The trigger this time came from the US, where Anthropic rolled out new AI tools designed specifically for corporate legal teams.
These tools can draft, review, and manage legal documents, which immediately raised a familiar fear. If AI can do this, what else can it replace next?
Markets reacted fast, and Indian IT stocks felt the heat.
But here’s where the story gets more interesting. If you zoom out from stock prices and look at brand strength and global relevance, India’s IT giants are still very much in the game.
According to Brand Finance, the combined brand value of the world’s top 25 IT services companies has climbed to $167.2 billion.

That is a big number, especially when you consider the noise around automation and AI replacing services. Even more telling is that 18 of these 25 brands actually increased in value. In a world obsessed with cutting costs through technology, IT services are clearly not going out of fashion anytime soon.
Breaking it down for you:

Sitting comfortably at the top is Accenture, once again.
For the eighth straight year, it remains the world’s most valuable IT services brand.
In 2026, its brand value rose 2% to $42.3 billion. Accenture has leaned hard into AI, digital transformation, and deep client relationships across industries and geographies. It is less about chasing trends and more about embedding itself into how companies actually run.
It also happens to be the strongest IT services brand globally for the second year running, with a Brand Strength Index score of 90.7 out of 100 and an AAA+ rating.
That score reflects trust, reputation, and reliability, the kind of things that do not show up in quarterly earnings but matter deeply over decades.
But let’s bring it back to India. Accenture may be leading the race, but Indian IT companies are right up there, not watching from the sidelines.
Tata Consultancy Services holds on to second place globally, with a brand value of $21.2 billion, a position it has defended for five straight years.
In FY2025, TCS crossed nearly $30 billion in annual revenue, firmly placing it among the world’s largest IT services companies. Its growth engine looks familiar by now.
AI, cloud services, and cybersecurity are doing the heavy lifting, supported by new AI labs, centres of excellence, and delivery centres.
What’s equally interesting is how TCS has built its brand outside boardrooms and balance sheets.
Infosys comes in third globally, with a brand value of $16.4 billion.

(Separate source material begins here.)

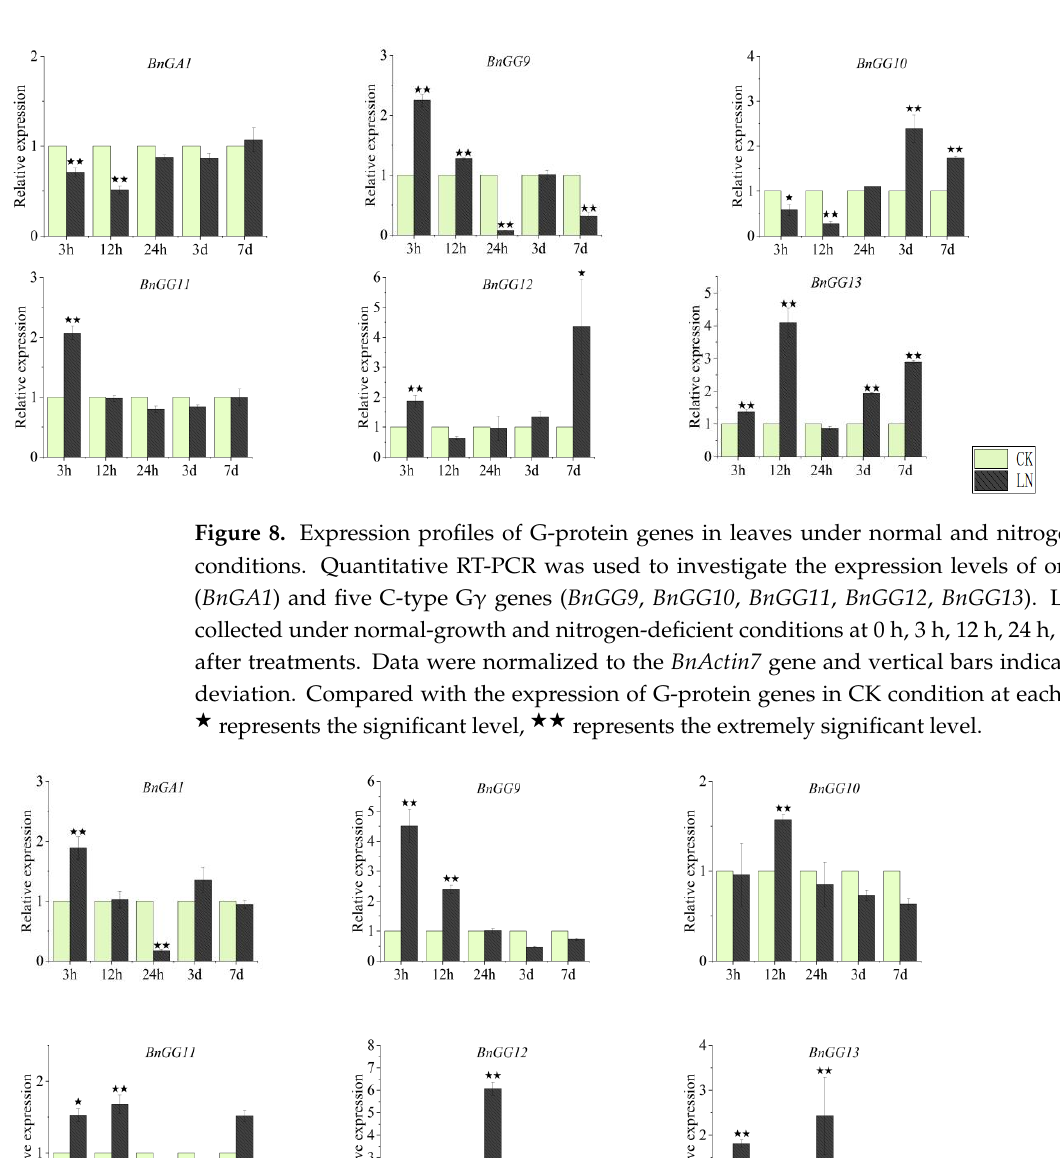
11 of 18 Figure 7. Expression profiles of G-proteins in different tissues and organs of B. napus . FPKM values of G-protein genes were transformed by log2 and the heatmap was constructed by TBtools. 2.7. Expression Patterns of G-Protein Genes under Nitrogen Deficiency To investigate the expression patterns of B. napus G-protein genes under nitrogen deficiency, seedling leaves and seedling roots were harvested at various time points (0 to 7 d) after culturing in a Hoagland nutrient solution with high nitrogen (normal N condi- tion, CK) and low nitrogen (N deficient condition, LN) content. In leaves (Figure 8), under LN treatment, G α subunit gene BnGA1 was significantly downregulated immediately and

It also holds a quieter but impressive title. It has been the fastest-growing IT services brand over the past six years, clocking a compound annual growth rate of 15%.
That tells you something important. Even as technology cycles shorten and competition intensifies, Infosys has managed to keep expanding its brand relevance.
HCLTech sits in eighth place, with brand value inching up 1% to $9.0 billion from $8.8 billion last year. The company has stayed focused on engineering services, cloud, and digital infrastructure, areas where client relationships tend to be sticky and long-term.
Wipro rounds out the Indian presence in ninth place. Its brand value rose 4% to $6.3 billion, helped by gradual gains from cloud, cybersecurity, and enterprise transformation services.
Let the numbers do the talking.
Now, step back even further, because the brand story is just one layer of a much bigger picture.
According to NASSCOM, India’s IT industry revenue has expanded from $118 billion in FY15 to an estimated $283 billion in FY25. Exports alone now account for $224 billion of that.
IT exports grew 12.48% in FY25, and services continue to dominate, contributing over 65% of total IT exports. These are not the numbers of an industry in decline.

What is changing, though, is where this growth is coming from.
For years, Bengaluru, Hyderabad, and NCR were the default centres of gravity. That is no longer the case. Non-metro cities like Udaipur, Vizag, Coimbatore, and Nagpur recorded over 50% IT hiring growth in the first half of 2025. Compare that with 12 to 15% growth in Bengaluru and NCR, and you start to see a structural shift taking shape.
These tier-II and tier-III hubs are attracting work in AI, cloud, and cybersecurity while offering cost savings of around 30%. For companies under pressure to protect margins, that matters a lot.
The domestic market is also pulling its weight. IT spending in India grew 11.1% in 2024 to $138.6 billion and is expected to reach ₹15.1 lakh crore in 2026. Data centres and AI-enabled software are driving much of this demand.
Put all of this together, and a pattern emerges. India remains the world’s preferred offshoring destination, trusted for scale, cost efficiency, and delivery. At the same time, it is entering a new phase where AI, cloud, cybersecurity, and data engineering are no longer add-ons but core capabilities.